For decades, if the decision-makers of a Pennsylvania business entity wished to change the structure of that entity, the only way they could do so would be to dissolve the existing entity and to form a new entity. The process was time consuming and expensive. However, in a majority of situations, that will no longer be the case: The Pennsylvania Entity Transactions Law became effective on July 1, 2015. The new law is designed to allow our clients to convert their S corporations to limited liability companies, convert their limited partnerships to corporations, and so forth. The law also dramatically simplifies the means to accomplish fundamental transactions, such as mergers and exchanges of equitable interests. Even transactions between Pennsylvania entities and foreign entities are simplified (at least as far as accomplishing and recognizing those transactions in Pennsylvania).

There will be some new vocabularly with which we will all have to become familiar. For example, instead of designating persons as "shareholders" or "members," owners of equitable interests will simply be known as "interest holders." But such changes are a small price to pay for Pennsylvania businesspersons and their advisors, who have long sought to dispense with Pennsylvania's former antiquated and expensive processes.

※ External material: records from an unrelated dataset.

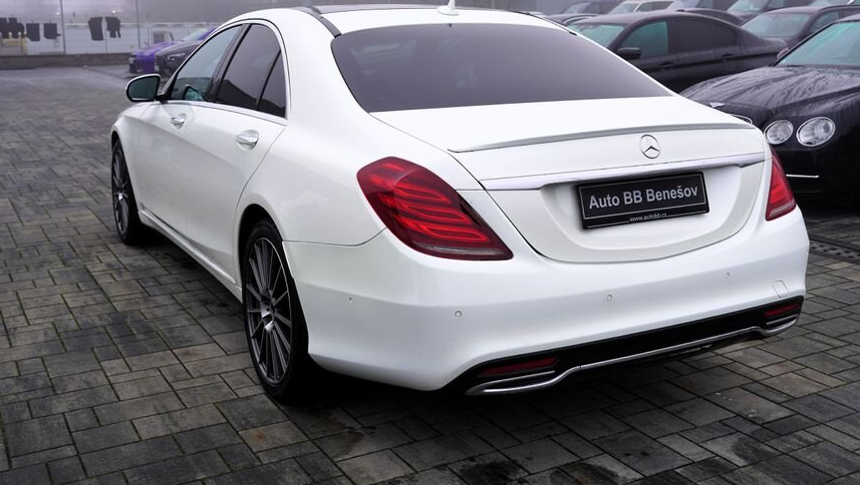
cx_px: 473
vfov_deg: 28.8
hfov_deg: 49.3
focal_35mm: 41
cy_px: 162
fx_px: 935
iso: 100
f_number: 5.6
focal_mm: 33
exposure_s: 1/100
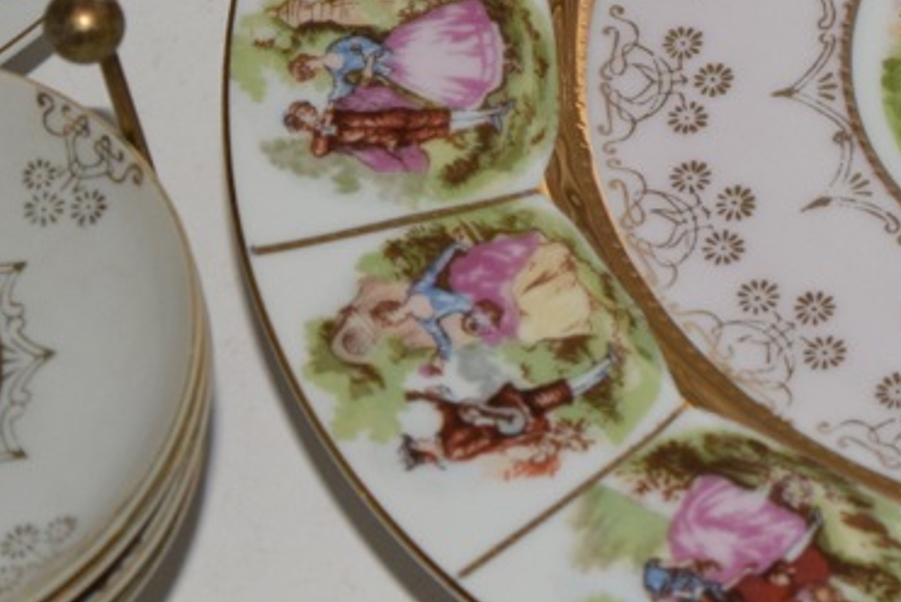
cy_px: 57
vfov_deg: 7.1
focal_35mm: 194
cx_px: 1161
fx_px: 4859
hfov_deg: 10.4
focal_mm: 48
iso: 800
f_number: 5.6
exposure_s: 1/100
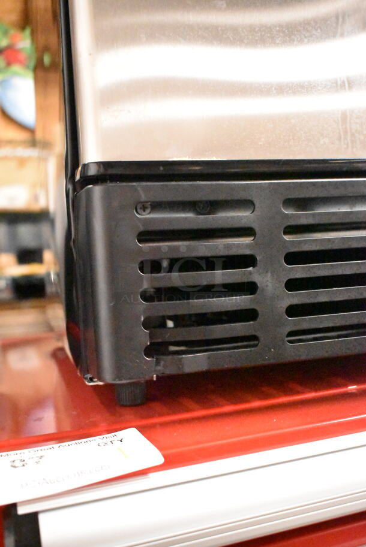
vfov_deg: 51.3
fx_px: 571
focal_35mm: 38
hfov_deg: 35.5
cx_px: 183
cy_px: 274
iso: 25600
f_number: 4
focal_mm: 25
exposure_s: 1/125
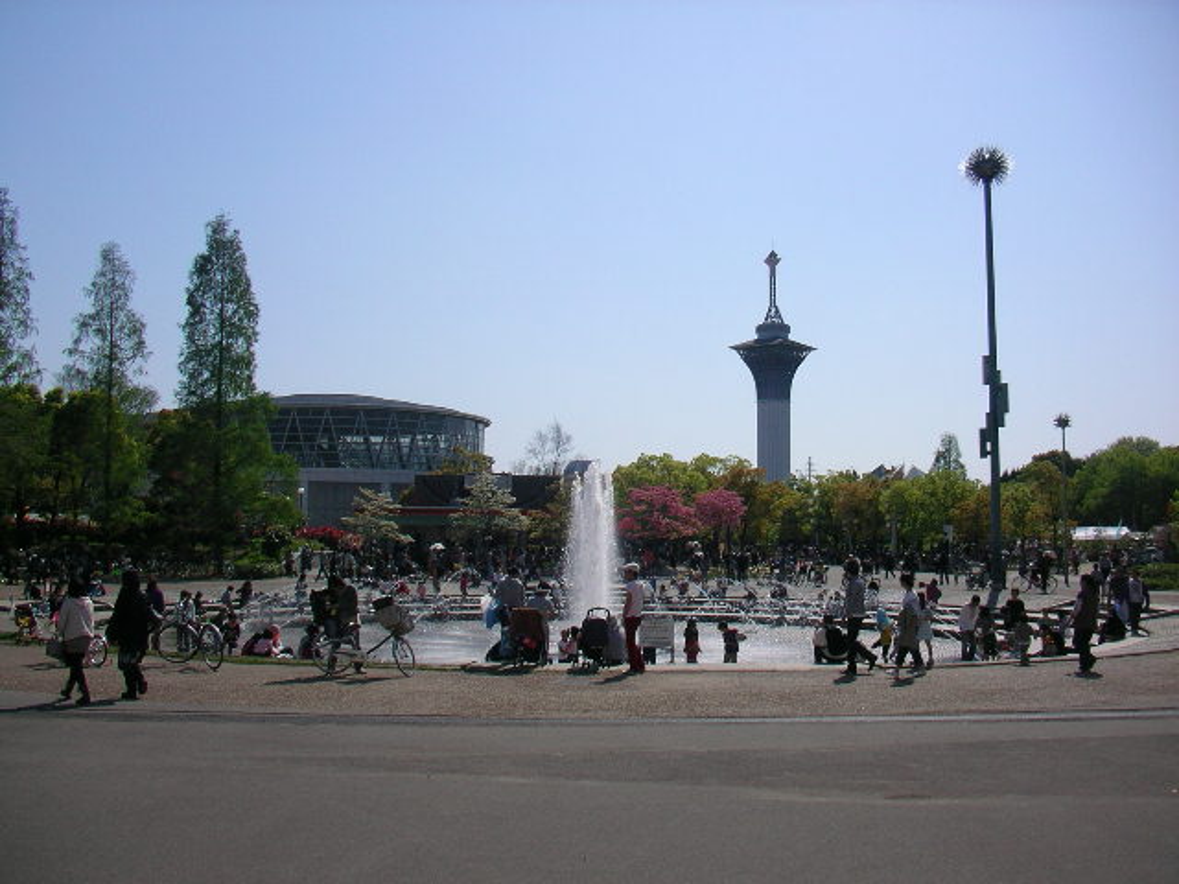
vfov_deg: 38.7
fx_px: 1260
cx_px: 590
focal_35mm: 37
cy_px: 442
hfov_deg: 50.1
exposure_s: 1/800
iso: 50
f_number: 6.9
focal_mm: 5.7
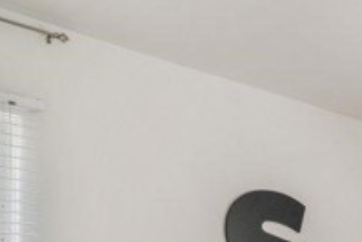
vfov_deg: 21.7
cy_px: 291
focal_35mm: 58
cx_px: 458
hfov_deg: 28.8
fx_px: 584
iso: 125
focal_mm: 18
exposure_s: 1/100
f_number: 8
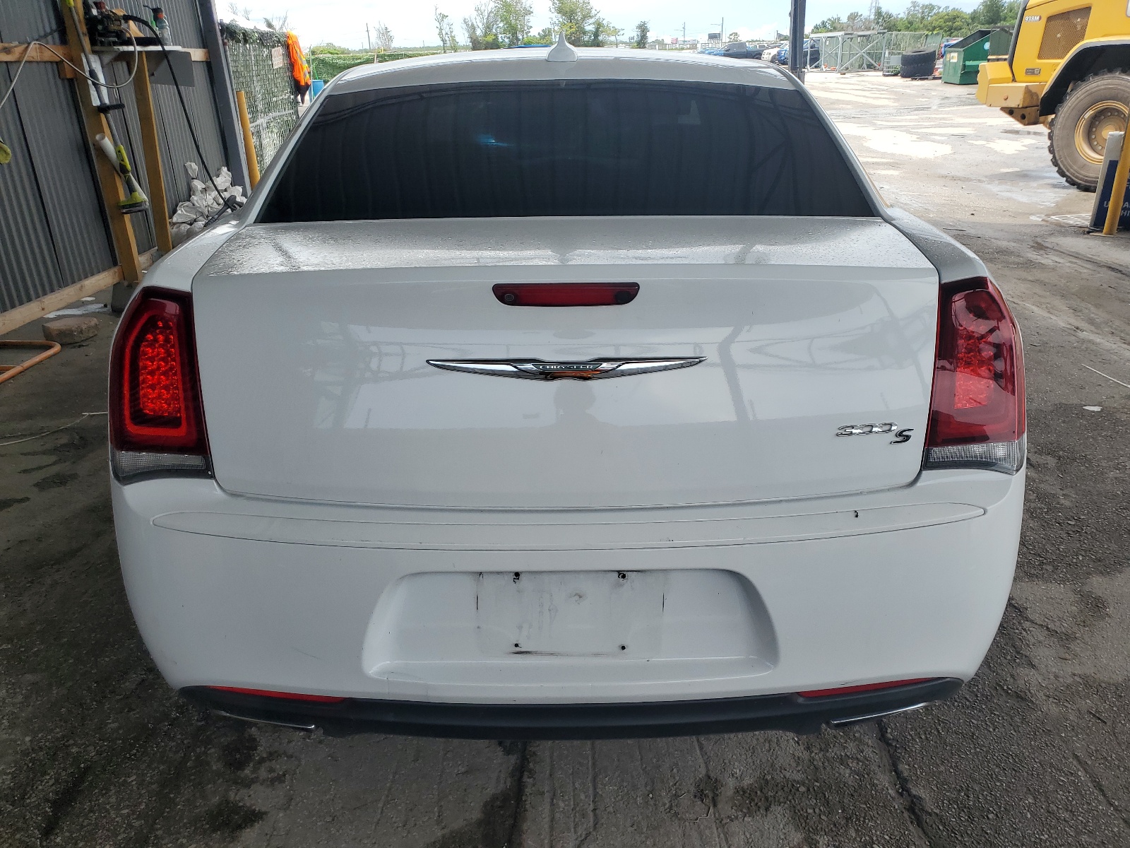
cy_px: 424
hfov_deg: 67.3
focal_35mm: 26
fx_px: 849
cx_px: 565
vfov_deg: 53.1
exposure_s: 1/1250
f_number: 1.5
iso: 50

The new Entity Transactions Law continues the trend of Pennsylvania becoming a progressive jurisdiction. However, we should keep in mind that the passage of the new law does not mean that we can cut corners in terms of properly forming and maintaining business entities. To the contrary, it is even more important to make certain that an entity is properly formed and maintained, so that any change will withstand the scrutiny of governmental and taxing authorities, as well as challenges by individuals who are disgruntled or disaffected by a particular transaction or change in structure.

Bottom line: The PA Entitiy Transactions Law can save principals of Pennsylvania companies a good deal of time and money--but only if the entities are properly formed and maintained from the beginning.